- [Text block]:
We have potential donors who might want to sell their home, which is listed now for $899,000, to our 501(c)(3) organization for $100,0000. They would then take a tax deduction for the difference between its value and the $100,000 we pay. Can a board member give us an interest free loan to purchase the home so we can sell it and make a profit?

Your question raises a number of important issues. The answer to your specific question is Yes.  Assuming your 501(c)(3) organization is a public charity and not a private foundation, a director (or anyone else) may make an interest free loan to it — and will not have to recognize imputed interest as income so long as the loan is less than $250,000.

The gift technique that you describe is called a bargain sale, but your donors ought not to assume that they will be able to take a charitable contribution deduction for $799,000, which is the difference between the list price and the bargain sale price. They will have to obtain an independent appraisal of the value of the property and file a Form 8283 with the income tax return on which they claim the deduction. The IRS could contest the valuation, especially if the property has been listed for a while at $899,000 (or higher) and not sold. In addition, you will have to file a Form 8282 if you sell the property within three years and tell the IRS exactly what you got for it. If there is a significant discrepancy, the IRS is more likely to challenge the valuation.

- [Dataset entries]:
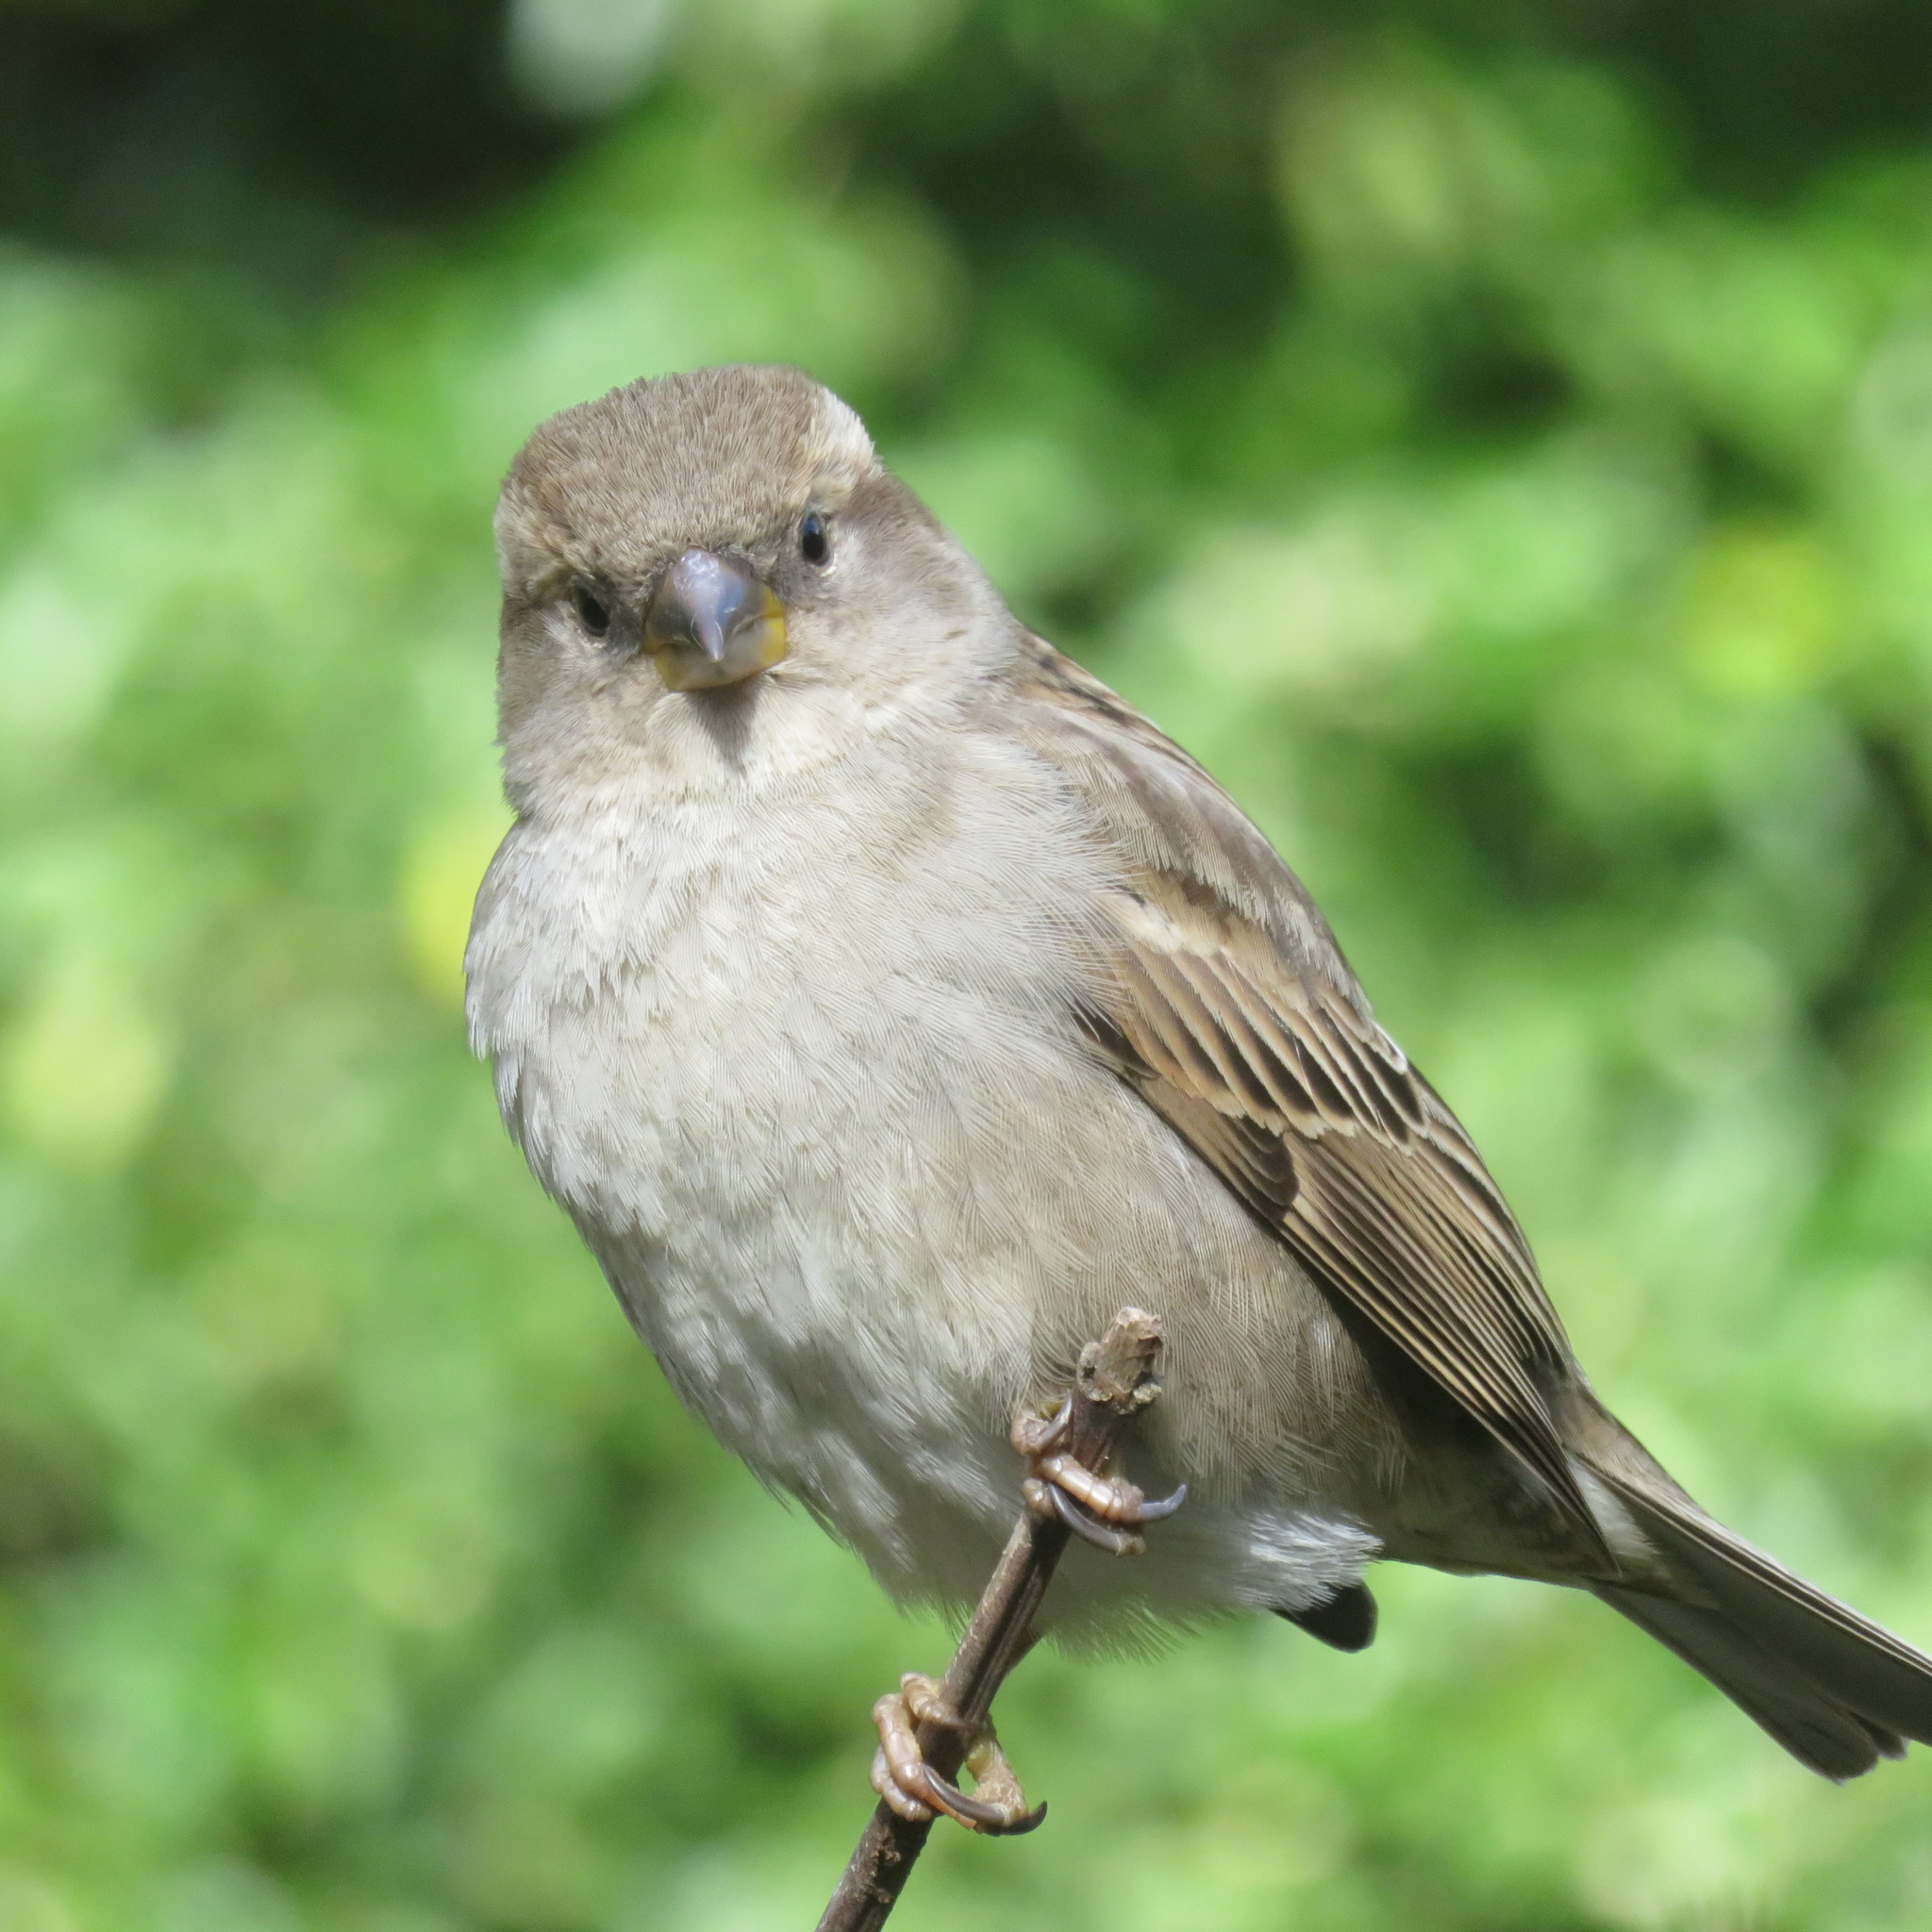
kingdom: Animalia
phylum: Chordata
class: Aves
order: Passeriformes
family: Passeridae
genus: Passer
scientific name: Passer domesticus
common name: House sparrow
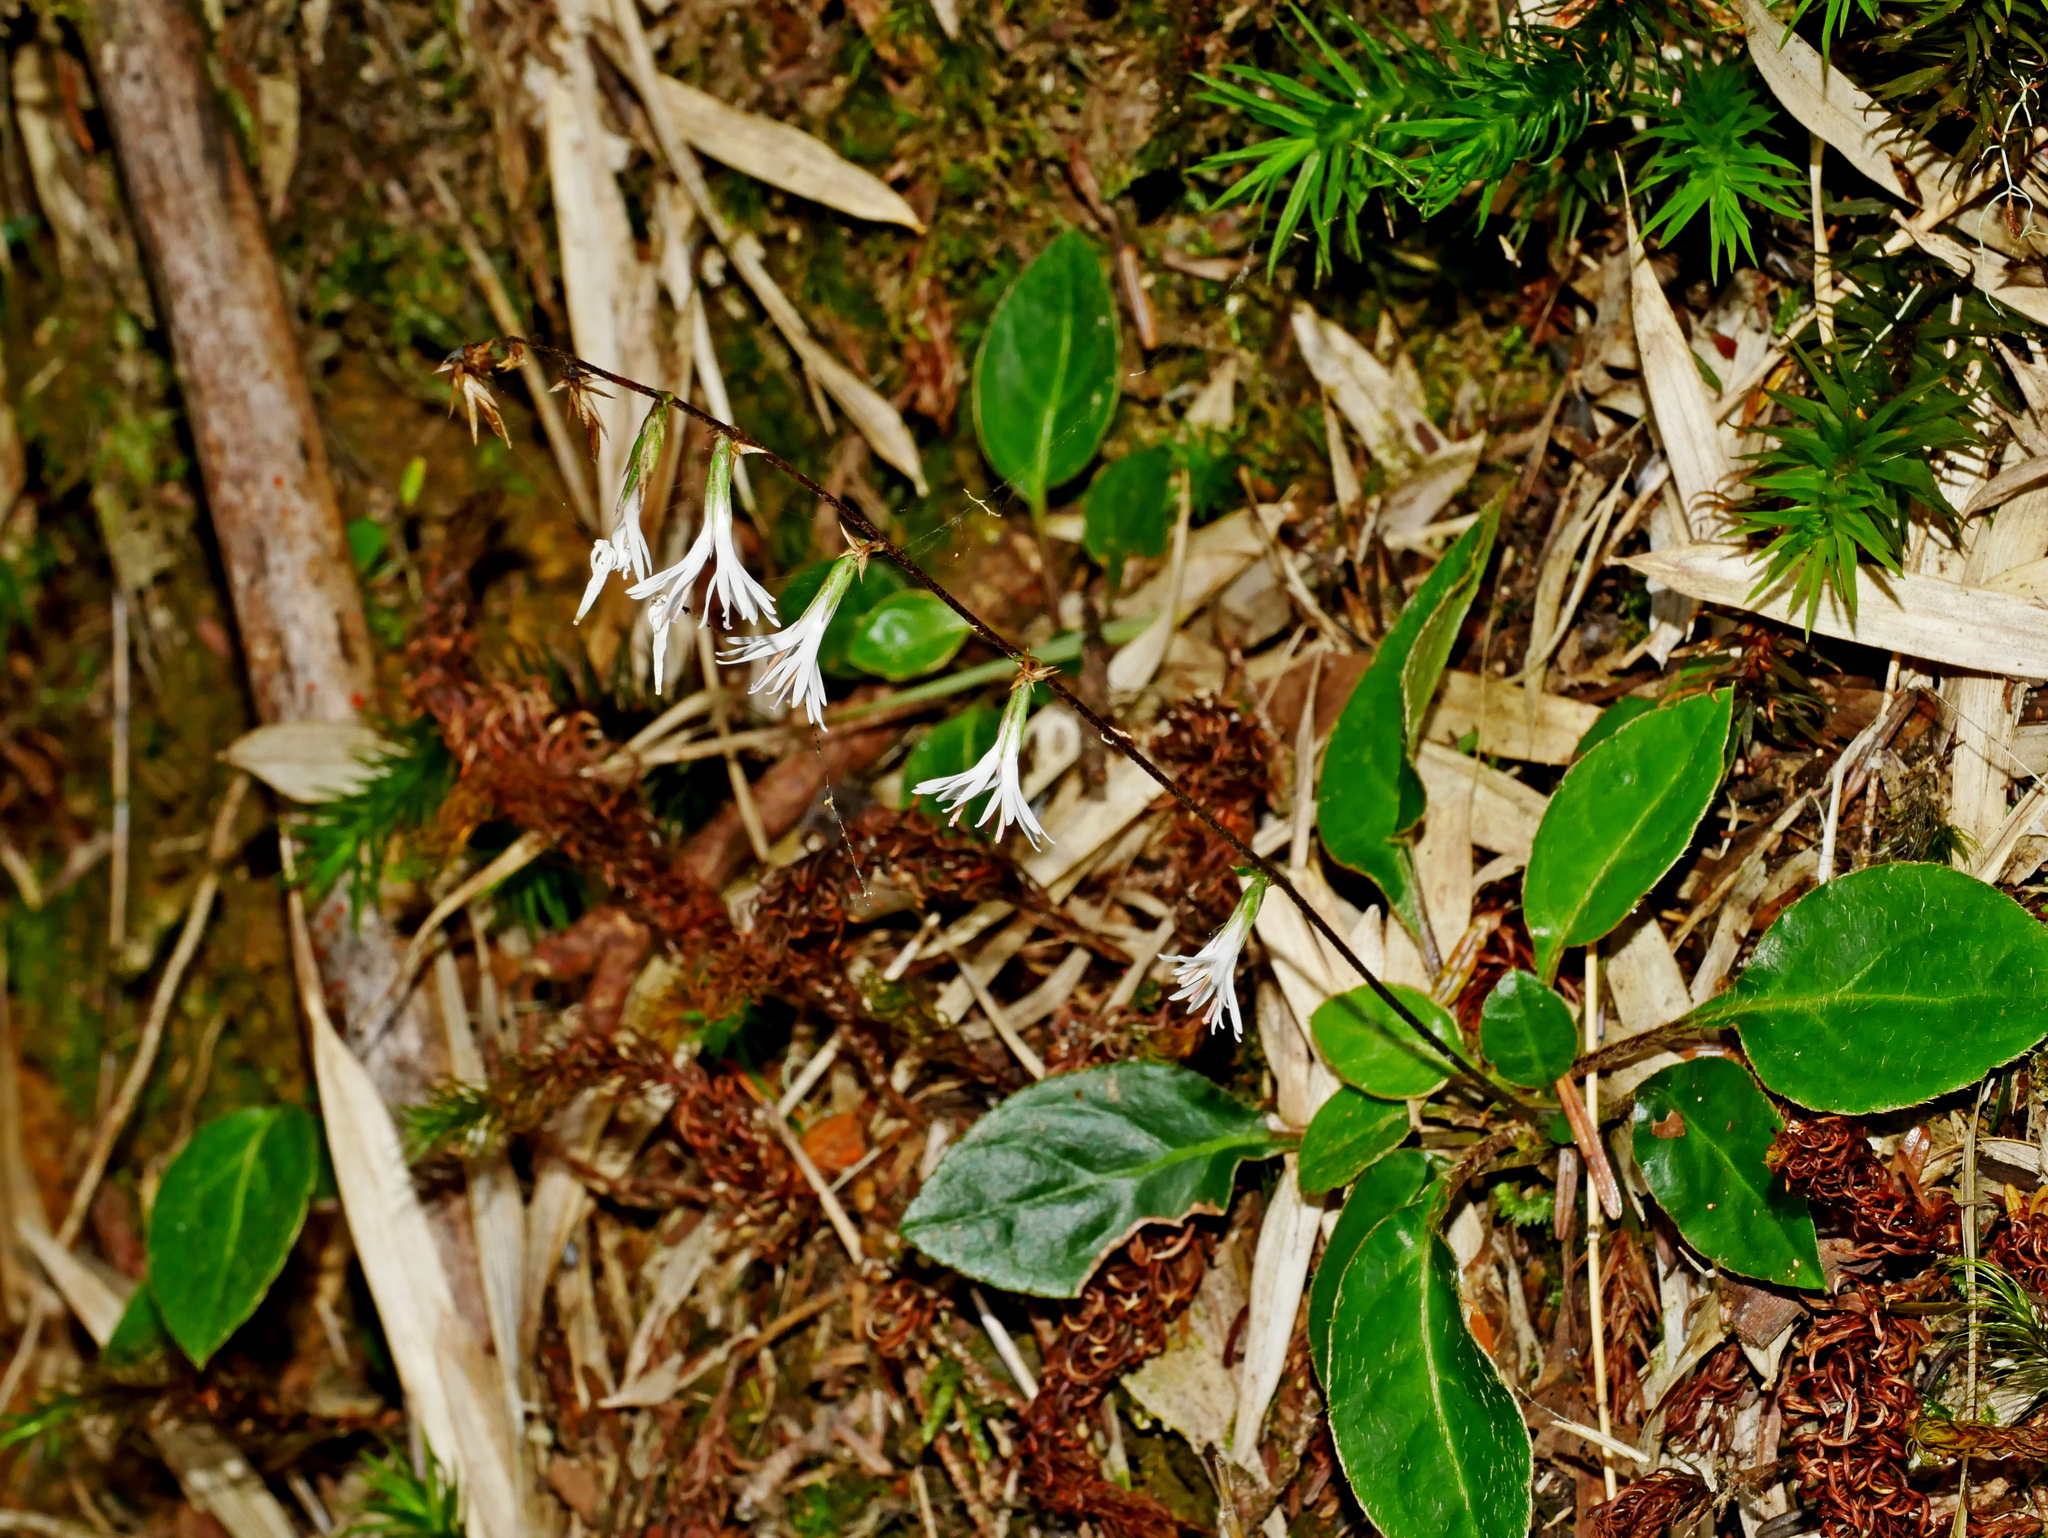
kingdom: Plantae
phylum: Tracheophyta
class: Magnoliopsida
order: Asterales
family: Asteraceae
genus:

- [Task]: Transcribe the passage from the text on the bargain sale to a charity between "We have potential" and "less than $250,000.", inclusive.

- [Exercise output]:
We have potential donors who might want to sell their home, which is listed now for $899,000, to our 501(c)(3) organization for $100,0000. They would then take a tax deduction for the difference between its value and the $100,000 we pay. Can a board member give us an interest free loan to purchase the home so we can sell it and make a profit?

Your question raises a number of important issues. The answer to your specific question is Yes.  Assuming your 501(c)(3) organization is a public charity and not a private foundation, a director (or anyone else) may make an interest free loan to it — and will not have to recognize imputed interest as income so long as the loan is less than $250,000.